**Provided records:**
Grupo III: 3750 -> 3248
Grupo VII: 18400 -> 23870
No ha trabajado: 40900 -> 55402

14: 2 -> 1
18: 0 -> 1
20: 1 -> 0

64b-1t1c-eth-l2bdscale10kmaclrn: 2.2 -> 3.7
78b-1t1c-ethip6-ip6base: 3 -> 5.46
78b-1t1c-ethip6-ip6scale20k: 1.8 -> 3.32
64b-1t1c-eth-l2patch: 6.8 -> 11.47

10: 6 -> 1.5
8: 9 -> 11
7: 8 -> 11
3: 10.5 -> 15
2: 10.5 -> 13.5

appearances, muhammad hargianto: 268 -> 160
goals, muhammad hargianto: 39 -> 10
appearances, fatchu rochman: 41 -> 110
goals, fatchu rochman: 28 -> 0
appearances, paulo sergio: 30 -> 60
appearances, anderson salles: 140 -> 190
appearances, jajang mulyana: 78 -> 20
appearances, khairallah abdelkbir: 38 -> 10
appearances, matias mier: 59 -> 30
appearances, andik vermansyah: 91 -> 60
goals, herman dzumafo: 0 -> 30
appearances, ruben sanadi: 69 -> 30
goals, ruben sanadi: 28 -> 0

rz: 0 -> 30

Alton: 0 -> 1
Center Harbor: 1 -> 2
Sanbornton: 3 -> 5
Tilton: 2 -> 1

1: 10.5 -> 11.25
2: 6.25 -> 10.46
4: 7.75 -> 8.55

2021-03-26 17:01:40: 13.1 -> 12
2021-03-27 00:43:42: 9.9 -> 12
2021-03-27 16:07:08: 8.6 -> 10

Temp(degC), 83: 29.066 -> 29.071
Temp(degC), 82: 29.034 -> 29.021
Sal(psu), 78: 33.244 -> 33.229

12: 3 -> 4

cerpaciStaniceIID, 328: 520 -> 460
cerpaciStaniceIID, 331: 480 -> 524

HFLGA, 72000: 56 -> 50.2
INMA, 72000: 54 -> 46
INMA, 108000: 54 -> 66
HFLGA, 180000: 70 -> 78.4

**Exercise prompt:** A faithful copy of all the records is required.

**Solution to this task:**
Grupo III: 3750 -> 3248
Grupo VII: 18400 -> 23870
No ha trabajado: 40900 -> 55402

14: 2 -> 1
18: 0 -> 1
20: 1 -> 0

64b-1t1c-eth-l2bdscale10kmaclrn: 2.2 -> 3.7
78b-1t1c-ethip6-ip6base: 3 -> 5.46
78b-1t1c-ethip6-ip6scale20k: 1.8 -> 3.32
64b-1t1c-eth-l2patch: 6.8 -> 11.47

10: 6 -> 1.5
8: 9 -> 11
7: 8 -> 11
3: 10.5 -> 15
2: 10.5 -> 13.5

appearances, muhammad hargianto: 268 -> 160
goals, muhammad hargianto: 39 -> 10
appearances, fatchu rochman: 41 -> 110
goals, fatchu rochman: 28 -> 0
appearances, paulo sergio: 30 -> 60
appearances, anderson salles: 140 -> 190
appearances, jajang mulyana: 78 -> 20
appearances, khairallah abdelkbir: 38 -> 10
appearances, matias mier: 59 -> 30
appearances, andik vermansyah: 91 -> 60
goals, herman dzumafo: 0 -> 30
appearances, ruben sanadi: 69 -> 30
goals, ruben sanadi: 28 -> 0

rz: 0 -> 30

Alton: 0 -> 1
Center Harbor: 1 -> 2
Sanbornton: 3 -> 5
Tilton: 2 -> 1

1: 10.5 -> 11.25
2: 6.25 -> 10.46
4: 7.75 -> 8.55

2021-03-26 17:01:40: 13.1 -> 12
2021-03-27 00:43:42: 9.9 -> 12
2021-03-27 16:07:08: 8.6 -> 10

Temp(degC), 83: 29.066 -> 29.071
Temp(degC), 82: 29.034 -> 29.021
Sal(psu), 78: 33.244 -> 33.229

12: 3 -> 4

cerpaciStaniceIID, 328: 520 -> 460
cerpaciStaniceIID, 331: 480 -> 524

HFLGA, 72000: 56 -> 50.2
INMA, 72000: 54 -> 46
INMA, 108000: 54 -> 66
HFLGA, 180000: 70 -> 78.4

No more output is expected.